Temporal presence variation in computer games
Abstract
Increasingly, the sophistication of modern computer-gaming systems is becoming comparable to that of immersive, virtual-reality (VR) environments, and the popular VR research topic of ""presence"" is currently being explored in the context of computer games. The explosion in popularity of networked gameplay and the movement of computing infrastructure onto the internet and the cloud, mean that technical anomalies such as network latency and dropouts may increasingly disrupt players' experience of presence. This thesis investigates how participants react to "Breaks in Presence" (BIPs) in terms of their impact on participants' levels of presence and time needed for participants to recover from BIPs with a networked, first-person-shooter (FPS) game. Four distinct BIP types, which were selected because of their practical significance and because of their relevance to an established model for presence, are tested. Analyses are then conducted on the effects of two contrasting game modes (a low-involvement 'navigation game' and a high-involvement 'combat game') as well as two game displays (an immersive VR theatre and a non-immersive PC monitor) on the perceptions of these BIPs. As part of the experimental procedure, a new video-cued-recall slider technique is introduced. This study shows that presence variations range continuously in their impact and in their recovery times (rather than being binary-state transitions) and participants experience different levels of impact and recovery from different BIPs.
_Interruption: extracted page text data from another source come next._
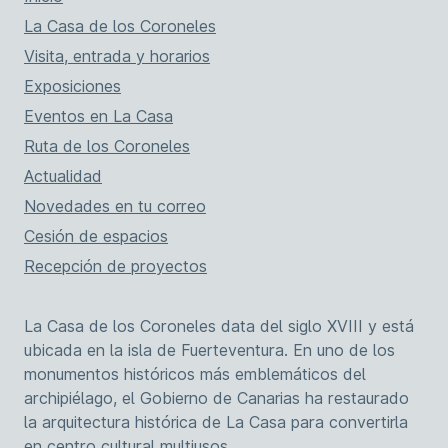
La Casa de los Coroneles
Visita, entrada y horarios
Exposiciones
Eventos en La Casa
Ruta de los Coroneles
Actualidad
Novedades en tu correo
Cesión de espacios
Recepción de proyectos
La Casa de los Coroneles data del siglo XVIII y está
ubicada en la isla de Fuerteventura. En uno de los
monumentos históricos más emblemáticos del
archipiélago, el Gobierno de Canarias ha restaurado
la arquitectura histórica de La Casa para convertirla
en centro cultural multiusos.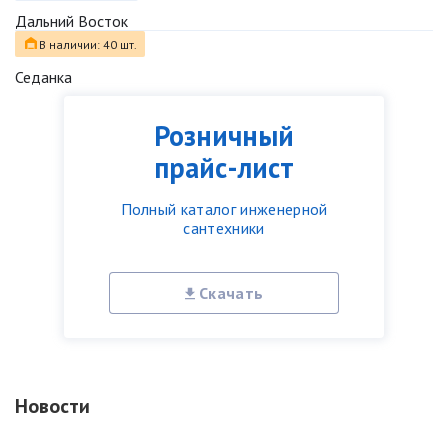
Дальний Восток
В наличии: 40 шт.
Седанка
Розничный
прайс-лист
Полный каталог инженерной
сантехники
Скачать
Новости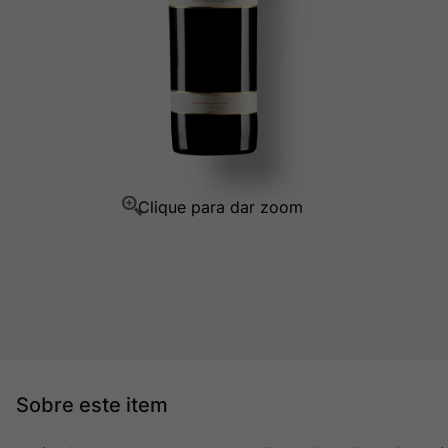
Ver Sacrum
10
º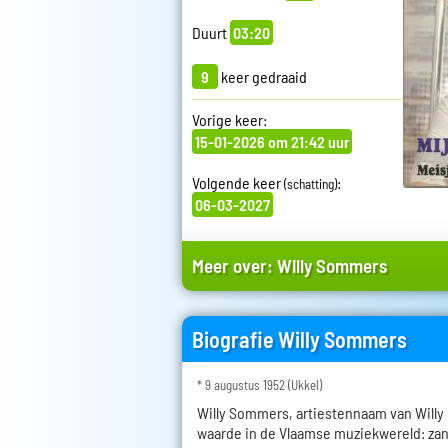
Duurt
03:20
9
keer gedraaid
Vorige keer:
15-01-2026 om 21:42 uur
Volgende keer
:
(schatting)
06-03-2027
Meer over:
Willy Sommers
Biografie Willy Sommers
* 9 augustus 1952 (Ukkel)
Willy Sommers, artiestennaam van Willy 
waarde in de Vlaamse muziekwereld: zan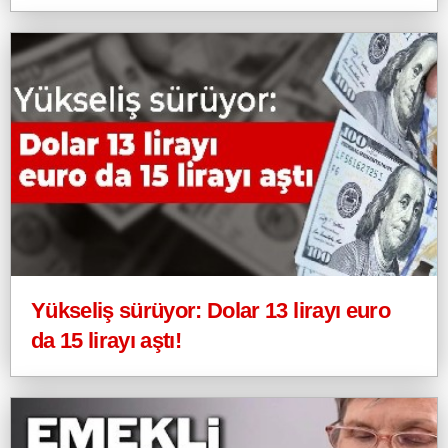
Yükseliş sürüyor: Dolar 13 lirayı euro
da 15 lirayı aştı!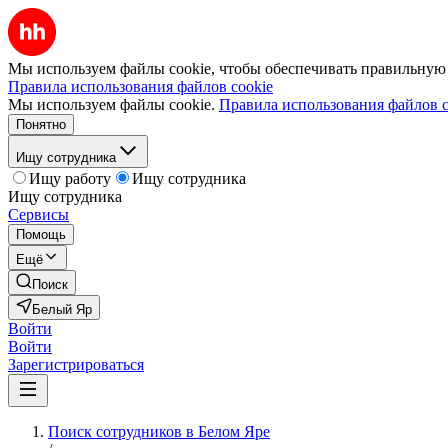
Мы используем файлы cookie, чтобы обеспечивать правильную р
Правила использования файлов cookie
Мы используем файлы cookie.
Правила использования файлов c
Понятно
Ищу сотрудника
Ищу работу
Ищу сотрудника
Ищу сотрудника
Сервисы
Помощь
Ещё
Поиск
Белый Яр
Войти
Войти
Зарегистрироваться
Поиск сотрудников в Белом Яре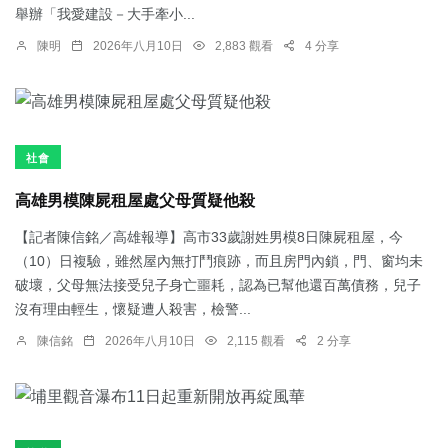
舉辦「我愛建設－大手牽小...
陳明
2026年八月10日
2,883 觀看
4 分享
社會
高雄男模陳屍租屋處父母質疑他殺
【記者陳信銘／高雄報導】高市33歲謝姓男模8日陳屍租屋，今
（10）日複驗，雖然屋內無打鬥痕跡，而且房門內鎖，門、窗均未
破壞，父母無法接受兒子身亡噩耗，認為已幫他還百萬債務，兒子
沒有理由輕生，懷疑遭人殺害，檢警...
陳信銘
2026年八月10日
2,115 觀看
2 分享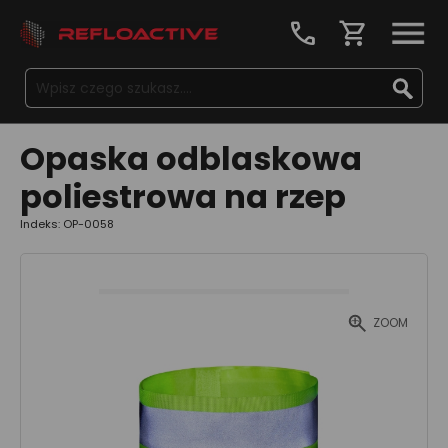
call
shopping_cart
Opaska odblaskowa
poliestrowa na rzep
Indeks: OP-0058
ZOOM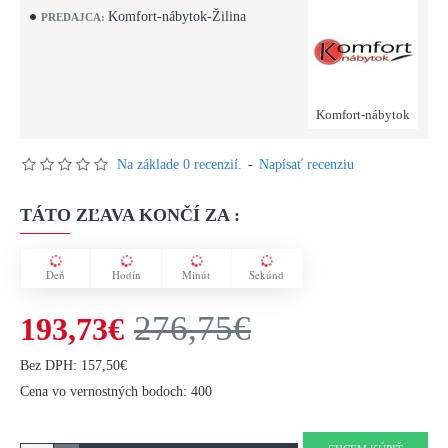
Komfort-nábytok-Žilina
PREDAJCA:
Komfort-nábytok
Na základe 0 recenzií.
-
Napísať recenziu
TÁTO ZĽAVA KONČÍ ZA :
Deň
Hodín
Minút
Sekúnd
276,75€
193,73€
Bez DPH: 157,50€
Cena vo vernostných bodoch: 400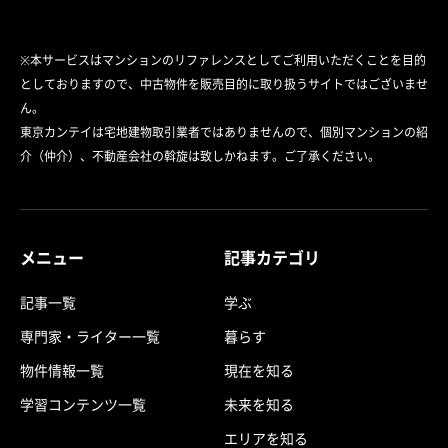
※本サービスはマンションのリファレンスとしてご利用いただくことを目的
としておりますので、中古物件を販売目的に取り扱うサイトではございませ
ん。
東京カンテイは宅地建物取引業者ではありませんので、個別マンションの紹
介（仲介）、不動産会社の斡旋は致しかねます。ご了承ください。
メニュー
記事カテゴリ
記事一覧
学ぶ
専門家・ライター一覧
暮らす
物件情報一覧
現在を知る
学習コンテンツ一覧
未来を知る
エリアを知る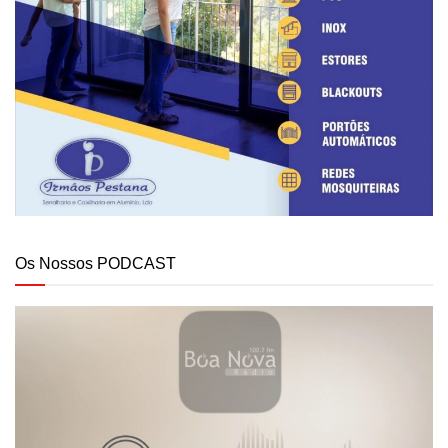
Os Nossos PODCAST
The findings show that perceptions of impact and recovery time behave differently and that, intriguingly, recovery time appears to be much more independent of game content and apparatus than impact is. There is evidence of strong carry-over effects in participants' recollections of the impact of BIPs from one game experience to the next. Results from the slider technique appear to show a good qualitative agreement with results from a post-experiment questionnaire.